::: Excerpt to read

[PATCH] docs/virt/kvm: Document running nested guests

[Date Prev][Date Next][Thread Prev][Thread Next][Date Index][Thread Index]

 



This is a rewrite of the Wiki page:

    https://www.linux-kvm.org/page/Nested_Guests

Signed-off-by: Kashyap Chamarthy <kchamart@xxxxxxxxxx>
---
Question: is the live migration of L1-with-L2-running-in-it fixed for
*all* architectures, including s390x?
---
 .../virt/kvm/running-nested-guests.rst        | 171 ++++++++++++++++++
 1 file changed, 171 insertions(+)
 create mode 100644 Documentation/virt/kvm/running-nested-guests.rst

diff --git a/Documentation/virt/kvm/running-nested-guests.rst b/Documentation/virt/kvm/running-nested-guests.rst
new file mode 100644
index 0000000000000000000000000000000000000000..e94ab665c71a36b7718aebae902af16b792f6dd3
--- /dev/null
+++ b/Documentation/virt/kvm/running-nested-guests.rst
@@ -0,0 +1,171 @@
+Running nested guests with KVM
+==============================
+
+A nested guest is a KVM guest that in turn runs on a KVM guest::
+
+              .----------------.  .----------------.
+              |                |  |                |
+              |      L2        |  |      L2        |
+              | (Nested Guest) |  | (Nested Guest) |
+              |                |  |                |
+              |----------------'--'----------------|
+              |                                    |
+              |       L1 (Guest Hypervisor)        |
+              |          KVM (/dev/kvm)            |
+              |                                    |
+      .------------------------------------------------------.
+      |                 L0 (Host Hypervisor)                 |
+      |                    KVM (/dev/kvm)                    |
+      |------------------------------------------------------|
+      |                  x86 Hardware (VMX)                  |
+      '------------------------------------------------------'
+
+
+Terminology:
+
+  - L0 – level-0; the bare metal host, running KVM
+
+  - L1 – level-1 guest; a VM running on L0; also called the "guest
+    hypervisor", as it itself is capable of running KVM.
+
+  - L2 – level-2 guest; a VM running on L1, this is the "nested guest"
+
+
+Use Cases
+---------
+
+An additional layer of virtualization sometimes can .  You
+might have access to a large virtual machine in a cloud environment that
+you want to compartmentalize into multiple workloads.  You might be
+running a lab environment in a training session.
+
+There are several scenarios where nested KVM can be Useful:
+
+  - As a developer, you want to test your software on different OSes.
+    Instead of renting multiple VMs from a Cloud Provider, using nested
+    KVM lets you rent a large enough "guest hypervisor" (level-1 guest).
+    This in turn allows you to create multiple nested guests (level-2
+    guests), running different OSes, on which you can develop and test
+    your software.

::::::
::: Dataset section

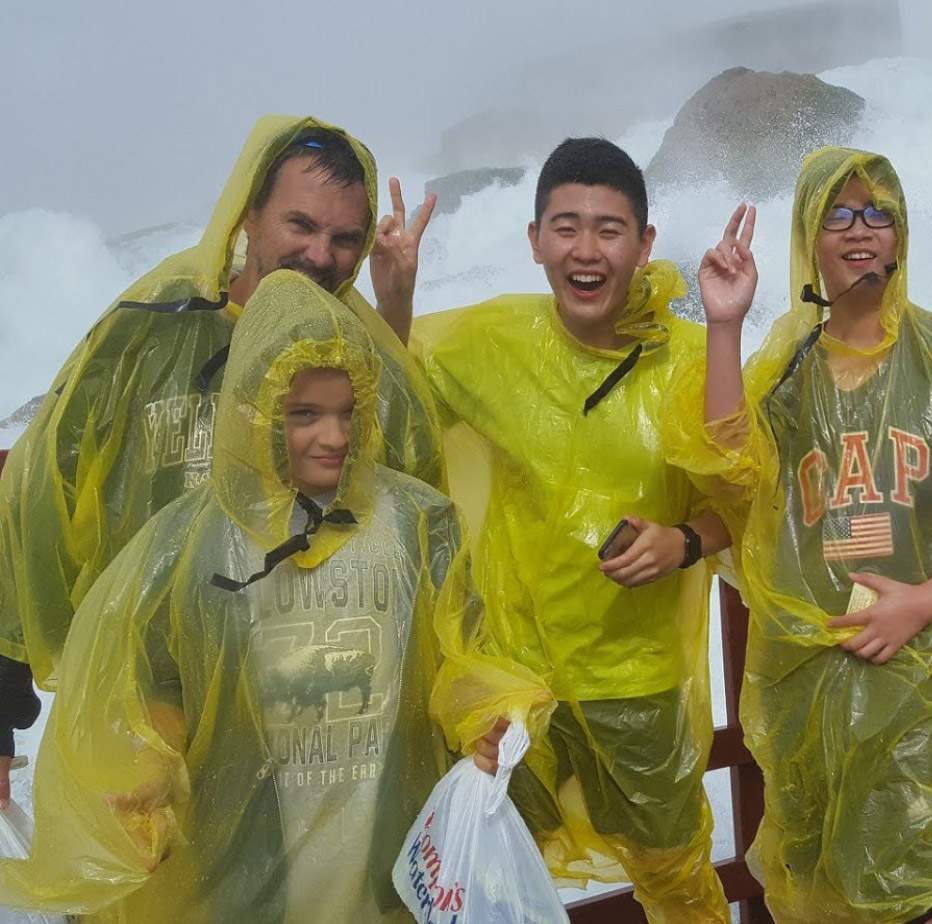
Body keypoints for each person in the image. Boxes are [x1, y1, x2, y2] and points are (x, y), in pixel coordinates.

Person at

::::::

Required work –
- a) From the nested-guests patch, list each level named under "Terminology:" along with the description given for it.
- b) What hardware sits at the bottom of the diagram in the nested-guests patch?
- c) Continue the nested-guests patch from where it stops, keeping its list format and technical voice.

Your responses –
- a)
- L0: level-0; the bare metal host, running KVM
- L1: level-1 guest; a VM running on L0; also called the "guest hypervisor", as it itself is capable of running KVM
- L2: level-2 guest; a VM running on L1; this is the "nested guest"

- b) x86 Hardware (VMX).

- c)
+
+  - Live migration of "guest hypervisors" and their nested guests, for
+    load balancing, disaster recovery, etc.
+
+  - Using VMs for isolation (as in Kata Containers, and before it Clear
+    Containers https://lwn.net/Articles/644675/) if you're running on a
+    cloud provider that is already using virtual machines
+
+
+Procedure to enable nesting on the bare metal host
+--------------------------------------------------
+
+The KVM kernel modules do not enable nesting by default (though your
+distribution may override this default).  To enable nesting, set the
+``nested`` module parameter to ``Y`` or ``1``. You may set this
+parameter persistently in a file in ``/etc/modprobe.d`` in the L0 host:
+
+1. On the bare metal host (L0), list the kernel modules, and ensure that
+   the KVM modules::
+
+    $ lsmod | grep -i kvm
+    kvm_intel             133627  0
+    kvm                   435079  1 kvm_intel
+
+2. Show information for ``kvm_intel`` module::
+
+    $ modinfo kvm_intel | grep -i nested
+    parm:           nested:boolkvm                   435079  1 kvm_intel
+
+3. To make nested KVM configuration persistent across reboots, place the
+   below entry in a config attribute::
+
+    $ cat /etc/modprobe.d/kvm_intel.conf
+    options kvm-intel nested=y
+
+4. Unload and re-load the KVM Intel module::
+
+    $ sudo rmmod kvm-intel
+    $ sudo modprobe kvm-intel
+
+5. Verify if the ``nested`` parameter for KVM is enabled::
+
+    $ cat /sys/module/kvm_intel/parameters/nested
+    Y
+
+For AMD hosts, the process is the same as above, except that the module
+name is ``kvm-amd``.
+
+Once your bare metal host (L0) is configured for nesting, you should be
+able to start an L1 guest with ``qemu-kvm -cpu host`` (which passes
+through the host CPU's capabilities as-is to the guest); or for better
+live migration compatibility, use a named CPU model supported by QEMU,
+e.g.: ``-cpu Haswell-noTSX-IBRS,vmx=on`` and the guest will subsequently
+be capable of running an L2 guest with accelerated KVM.
+
+Additional nested-related kernel parameters
+-------------------------------------------
+
+If your hardware is sufficiently advanced (Intel Haswell processor or
+above which has newer hardware virt extensions), you might want to
+enable additional features: "Shadow VMCS (Virtual Machine Control
+Structure)", APIC Virtualization on your bare metal host (L0).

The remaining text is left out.